Task item A —
Transcribe the passage of the article on the three act structure from "The Greeks had" up to and including "great story’s structure.".

Document segment —
What’s Wrong With The Three Act Structure?


By James Bonnet

The three act structure, which is the most popular storymaking tool being used in Hollywood these days, it turns out, isn’t really a story structure at all. It’s a holdover from the theater and the arbitrary division of an action into three parts, and you can’t find it in the great stories and literary masterpieces of the past. Other popular structures like those that hinge on conflict and turning points are derived from Aristotle’s classical story structure – which is important because it’s a structure of action and will appear naturally in any problem solving action that encounters resistance. But there’s much more to a story than the action. Then there’s Joseph Campbell’s The Hero’s Journey which is also important and even more sophisticated because it is grounded in the initiation rites of primitive societies and has a lot to say about our psychological development. But taken together, the Classical Structure and The Hero’s Journey still add up to just a small part of what writers and filmmakers will need to know to actually master the art form. There are huge missing pieces to the puzzle.

In any event, neither Aristotle nor Campbell, who are the best known theorists concerning story, ever mention three acts. So why is it being applied to the screenplay or the story of a film?  It’s a good question because it makes no sense. And my very strong recommendation in this article will be that you avoid thinking in act structure terms when creating a story or story film.

The three (four, five, six, or seven) act structures are the arbitrary divisions of the central (or main) action of the story into a number of parts – the legacy from the theater and applicable today only to the theater or television shows that have commercial breaks. If you write a movie for television, it will have seven acts. Why? Because it has seven commercial breaks. And you will be asked to insert something intriguing at the end of each act to lure the audience back after the break. But that has nothing to do with story.

The Greeks had no act structure in their plays. They were one act plays. The Romans had five acts. It’s arbitrary. Act structure appeared in plays because of the need to have intermissions. People can’t sit for three hours in a theater listening to an auditory experience without taking a break or going to the restroom. It appears in television shows because they want to have commercial breaks so they can sell you something. None of which has anything to do with story.

A two hour feature film shown in a movie theater is a continuous action. There are no intermissions. It’s one continuous act-less event which revolves around a problem. A much better way to look at a story, when you are creating one, is not through any arbitrary division into acts but through the eyes of that problem, which is the central event and the heart of a great story’s structure.

Record excerpts —
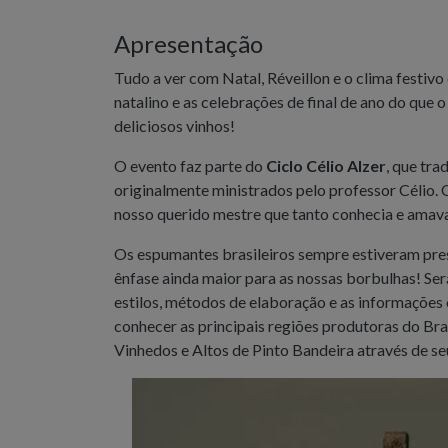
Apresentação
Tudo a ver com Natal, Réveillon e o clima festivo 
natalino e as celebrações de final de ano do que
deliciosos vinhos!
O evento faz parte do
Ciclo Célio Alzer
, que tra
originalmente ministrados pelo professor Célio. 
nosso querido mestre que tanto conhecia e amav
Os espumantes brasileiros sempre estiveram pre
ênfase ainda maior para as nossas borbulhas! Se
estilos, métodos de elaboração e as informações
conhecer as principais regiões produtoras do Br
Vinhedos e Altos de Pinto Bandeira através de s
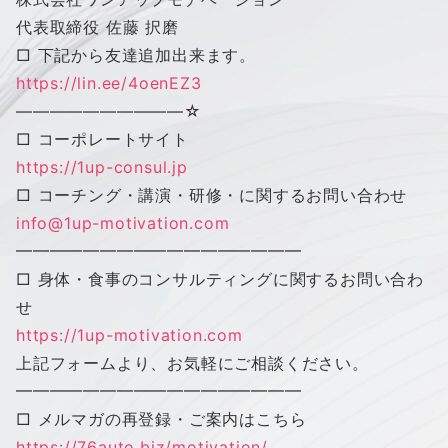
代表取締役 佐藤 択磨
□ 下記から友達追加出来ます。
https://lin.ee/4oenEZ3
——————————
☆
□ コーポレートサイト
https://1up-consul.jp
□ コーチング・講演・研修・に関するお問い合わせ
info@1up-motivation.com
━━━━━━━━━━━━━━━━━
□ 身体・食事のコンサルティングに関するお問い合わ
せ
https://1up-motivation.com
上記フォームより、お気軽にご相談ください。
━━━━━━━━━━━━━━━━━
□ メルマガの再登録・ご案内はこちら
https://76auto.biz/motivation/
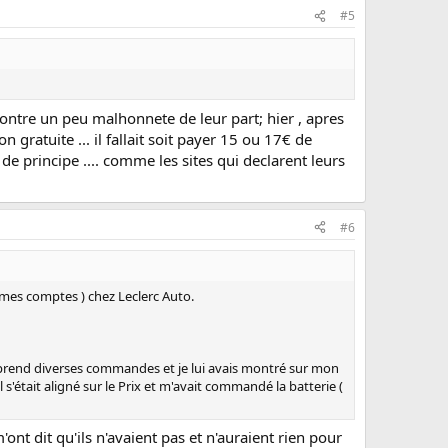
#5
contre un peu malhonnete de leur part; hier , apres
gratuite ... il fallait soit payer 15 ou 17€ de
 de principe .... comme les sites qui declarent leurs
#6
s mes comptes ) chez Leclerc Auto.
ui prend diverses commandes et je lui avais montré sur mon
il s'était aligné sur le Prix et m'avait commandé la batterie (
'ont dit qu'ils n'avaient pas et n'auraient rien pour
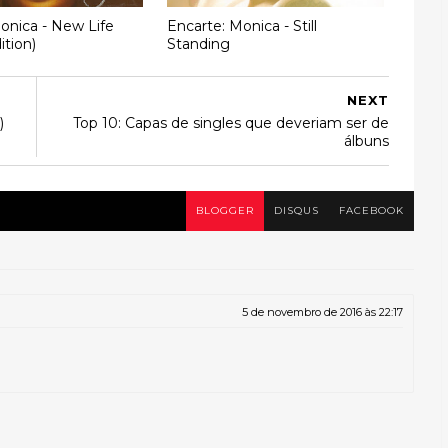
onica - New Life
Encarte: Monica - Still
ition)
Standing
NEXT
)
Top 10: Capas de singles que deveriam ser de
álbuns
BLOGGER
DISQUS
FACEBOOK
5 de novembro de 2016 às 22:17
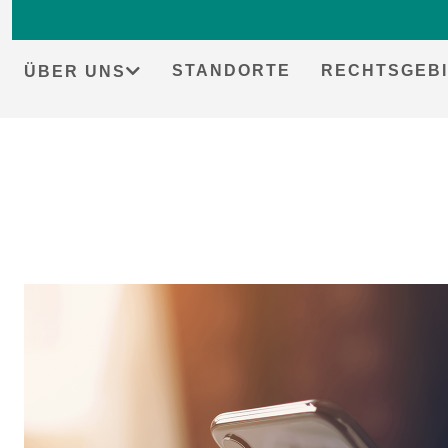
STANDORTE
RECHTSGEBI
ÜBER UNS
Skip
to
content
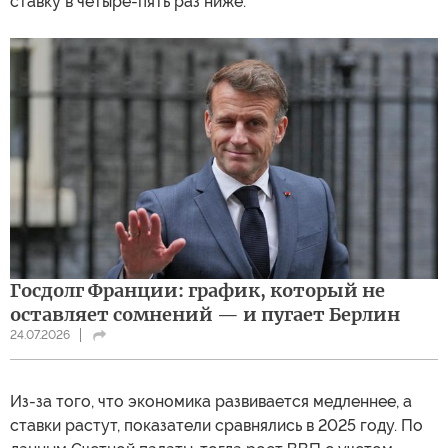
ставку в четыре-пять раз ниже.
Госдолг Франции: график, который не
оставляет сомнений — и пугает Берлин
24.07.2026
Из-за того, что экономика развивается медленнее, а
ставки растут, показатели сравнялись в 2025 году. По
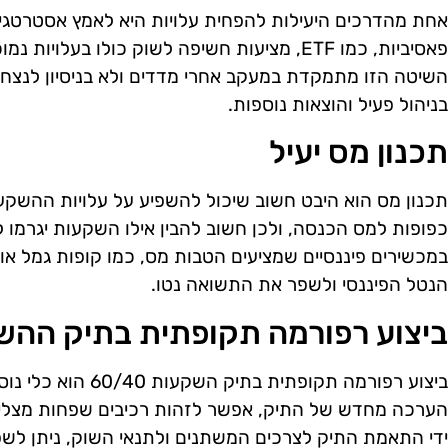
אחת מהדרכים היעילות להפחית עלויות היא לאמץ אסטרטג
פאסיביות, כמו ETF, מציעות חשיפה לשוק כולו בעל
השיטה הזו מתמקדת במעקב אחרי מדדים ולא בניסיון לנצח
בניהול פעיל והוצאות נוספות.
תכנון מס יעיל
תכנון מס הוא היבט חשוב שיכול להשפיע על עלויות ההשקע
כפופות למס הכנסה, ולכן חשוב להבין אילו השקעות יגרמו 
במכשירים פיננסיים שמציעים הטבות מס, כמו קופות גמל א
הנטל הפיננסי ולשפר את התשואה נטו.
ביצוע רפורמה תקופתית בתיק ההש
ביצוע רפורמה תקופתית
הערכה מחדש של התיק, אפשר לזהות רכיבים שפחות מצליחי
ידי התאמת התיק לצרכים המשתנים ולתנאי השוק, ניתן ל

...

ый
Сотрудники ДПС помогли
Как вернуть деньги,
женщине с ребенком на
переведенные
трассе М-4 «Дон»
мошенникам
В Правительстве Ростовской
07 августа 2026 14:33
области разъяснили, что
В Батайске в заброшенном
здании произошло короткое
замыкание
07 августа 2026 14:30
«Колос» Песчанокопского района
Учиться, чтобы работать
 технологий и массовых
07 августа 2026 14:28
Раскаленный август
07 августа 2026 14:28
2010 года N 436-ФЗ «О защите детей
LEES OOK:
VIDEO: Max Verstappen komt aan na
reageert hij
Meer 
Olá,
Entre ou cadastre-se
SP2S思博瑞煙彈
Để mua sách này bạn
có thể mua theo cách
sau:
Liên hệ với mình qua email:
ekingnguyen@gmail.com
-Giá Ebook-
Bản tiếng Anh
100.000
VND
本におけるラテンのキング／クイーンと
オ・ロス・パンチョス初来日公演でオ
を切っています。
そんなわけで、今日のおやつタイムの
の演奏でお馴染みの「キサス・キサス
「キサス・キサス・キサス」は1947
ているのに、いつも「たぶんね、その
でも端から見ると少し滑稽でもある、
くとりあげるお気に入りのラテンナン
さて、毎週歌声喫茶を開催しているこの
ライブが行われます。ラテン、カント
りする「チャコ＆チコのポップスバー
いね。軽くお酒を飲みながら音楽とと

Task item B —
Rewrite the entries from the line with "Apresentação" up to and including the line with "ставки растут, показатели", swapping "FACEBOOK" for "TWITTER" and keeping everything else the same. Return only those lines, without the pictures.

Task answer A —
The Greeks had no act structure in their plays. They were one act plays. The Romans had five acts. It’s arbitrary. Act structure appeared in plays because of the need to have intermissions. People can’t sit for three hours in a theater listening to an auditory experience without taking a break or going to the restroom. It appears in television shows because they want to have commercial breaks so they can sell you something. None of which has anything to do with story.

A two hour feature film shown in a movie theater is a continuous action. There are no intermissions. It’s one continuous act-less event which revolves around a problem. A much better way to look at a story, when you are creating one, is not through any arbitrary division into acts but through the eyes of that problem, which is the central event and the heart of a great story’s structure.

Task answer B —
Apresentação
Tudo a ver com Natal, Réveillon e o clima festivo 
natalino e as celebrações de final de ano do que
deliciosos vinhos!
O evento faz parte do
Ciclo Célio Alzer
, que tra
originalmente ministrados pelo professor Célio. 
nosso querido mestre que tanto conhecia e amav
Os espumantes brasileiros sempre estiveram pre
ênfase ainda maior para as nossas borbulhas! Se
estilos, métodos de elaboração e as informações
conhecer as principais regiões produtoras do Br
Vinhedos e Altos de Pinto Bandeira através de s
代表取締役 佐藤 択磨
□ 下記から友達追加出来ます。
https://lin.ee/4oenEZ3
——————————
☆
□ コーポレートサイト
https://1up-consul.jp
□ コーチング・講演・研修・に関するお問い合わせ
info@1up-motivation.com
━━━━━━━━━━━━━━━━━
□ 身体・食事のコンサルティングに関するお問い合わ
せ
https://1up-motivation.com
上記フォームより、お気軽にご相談ください。
━━━━━━━━━━━━━━━━━
□ メルマガの再登録・ご案内はこちら
https://76auto.biz/motivation/
#5
contre un peu malhonnete de leur part; hier , apres
gratuite ... il fallait soit payer 15 ou 17€ de
 de principe .... comme les sites qui declarent leurs
#6
s mes comptes ) chez Leclerc Auto.
ui prend diverses commandes et je lui avais montré sur mon
il s'était aligné sur le Prix et m'avait commandé la batterie (
'ont dit qu'ils n'avaient pas et n'auraient rien pour
onica - New Life
Encarte: Monica - Still
ition)
Standing
NEXT
)
Top 10: Capas de singles que deveriam ser de
álbuns
BLOGGER
DISQUS
TWITTER
5 de novembro de 2016 às 22:17
STANDORTE
RECHTSGEBI
ÜBER UNS
Skip
to
content
ставку в четыре-пять раз ниже.
Госдолг Франции: график, который не
оставляет сомнений — и пугает Берлин
24.07.2026
Из-за того, что экономика развивается медленнее, а
ставки растут, показатели сравнялись в 2025 году. По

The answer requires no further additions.